▶ [What this task involves]:
Every line below that carries the word "align" needs to be copied.

▶ [Data in this exercise]:
======
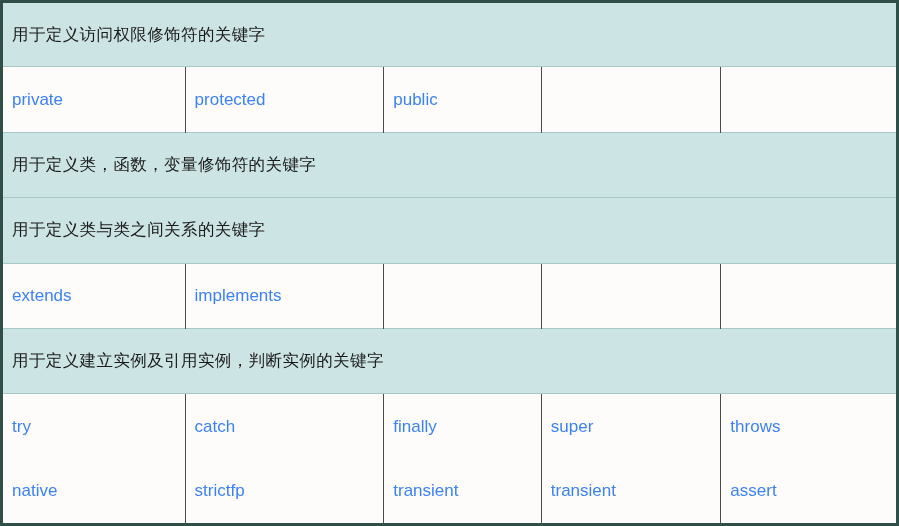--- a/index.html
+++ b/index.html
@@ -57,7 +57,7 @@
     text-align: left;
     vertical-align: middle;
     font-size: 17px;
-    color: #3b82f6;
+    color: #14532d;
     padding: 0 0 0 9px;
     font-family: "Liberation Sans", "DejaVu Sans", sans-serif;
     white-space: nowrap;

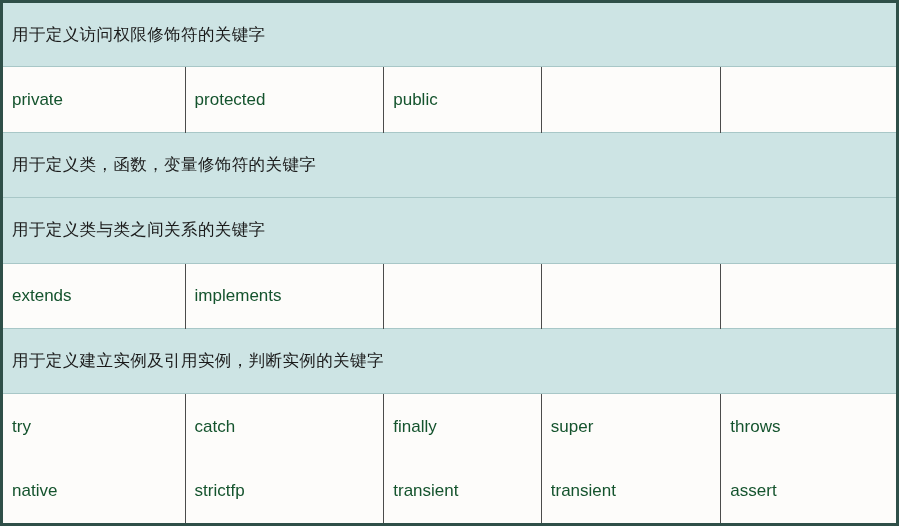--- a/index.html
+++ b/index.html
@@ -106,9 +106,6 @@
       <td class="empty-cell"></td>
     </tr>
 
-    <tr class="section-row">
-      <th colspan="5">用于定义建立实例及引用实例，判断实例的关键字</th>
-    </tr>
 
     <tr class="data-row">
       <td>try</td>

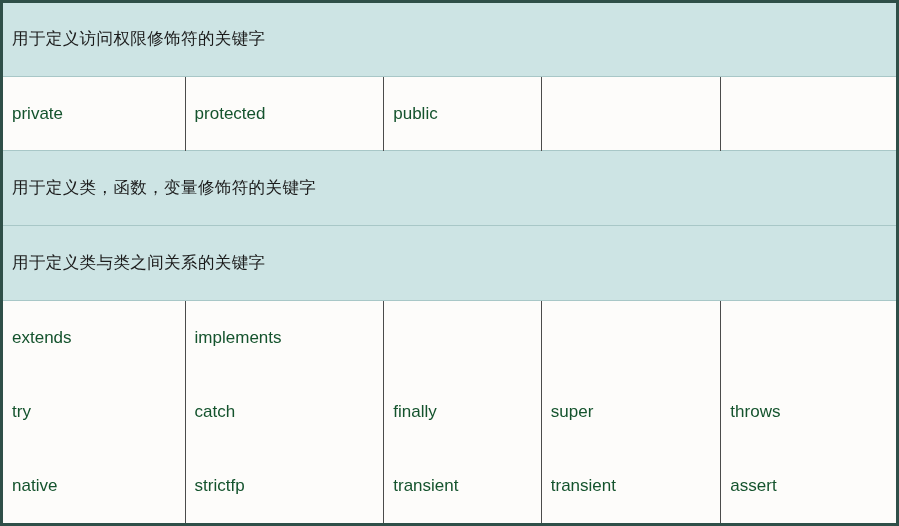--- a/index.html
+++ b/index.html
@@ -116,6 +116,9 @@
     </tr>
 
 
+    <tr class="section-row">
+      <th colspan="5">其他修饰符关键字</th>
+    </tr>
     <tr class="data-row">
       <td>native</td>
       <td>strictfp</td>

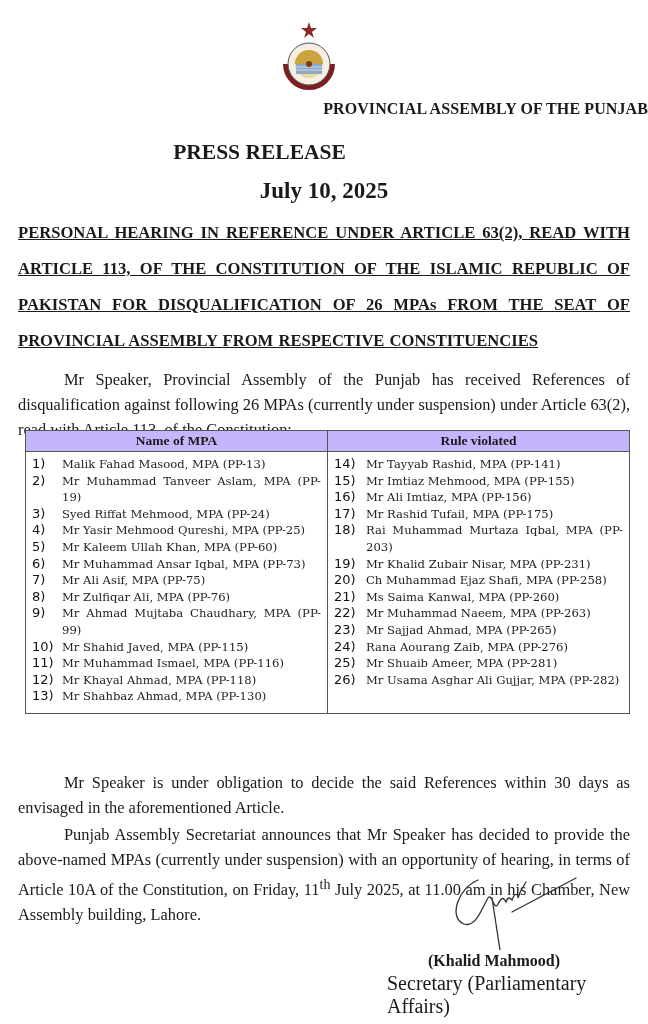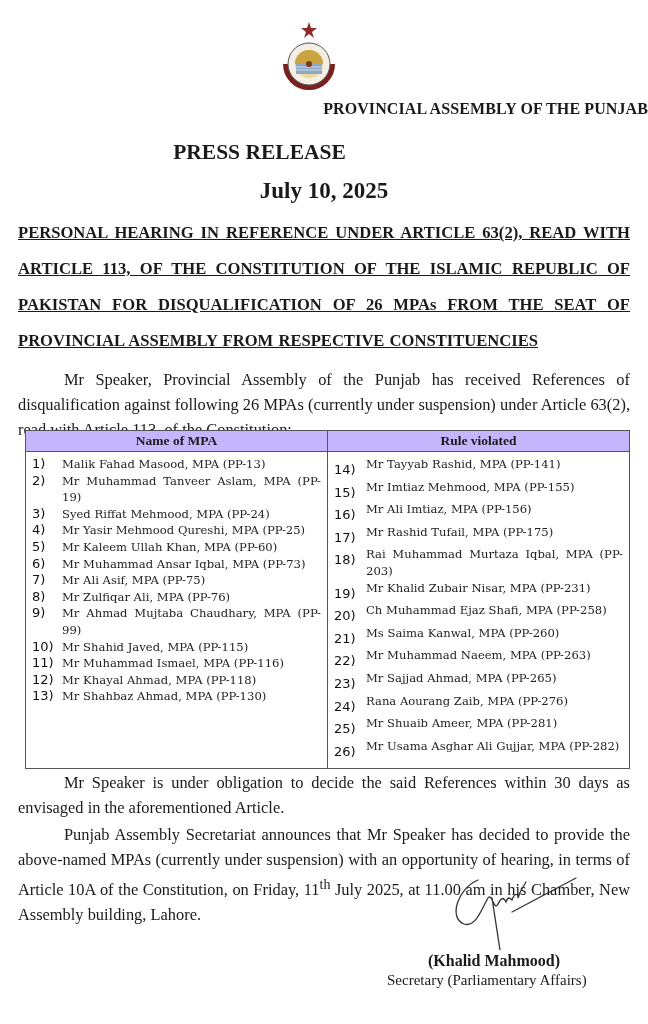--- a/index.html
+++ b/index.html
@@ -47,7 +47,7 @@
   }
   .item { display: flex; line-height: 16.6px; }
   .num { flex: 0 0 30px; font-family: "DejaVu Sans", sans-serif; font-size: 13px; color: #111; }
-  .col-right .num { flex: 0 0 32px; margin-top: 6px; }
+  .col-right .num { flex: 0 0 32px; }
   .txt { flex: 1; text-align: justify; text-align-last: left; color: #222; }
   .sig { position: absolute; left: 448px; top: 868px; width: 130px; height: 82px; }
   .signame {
======
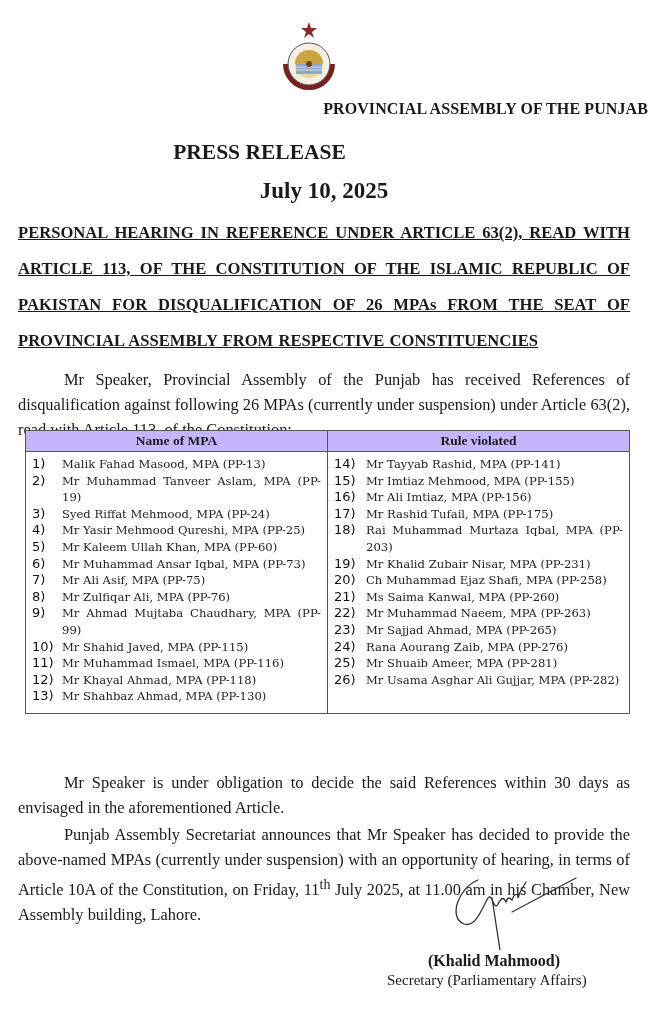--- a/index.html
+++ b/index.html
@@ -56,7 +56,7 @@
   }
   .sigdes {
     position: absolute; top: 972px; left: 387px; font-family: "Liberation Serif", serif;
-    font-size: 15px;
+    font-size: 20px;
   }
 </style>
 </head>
======
▶ [Output]:
     text-align: left;
     vertical-align: middle;
   .txt { flex: 1; text-align: justify; text-align-last: left; color: #222; }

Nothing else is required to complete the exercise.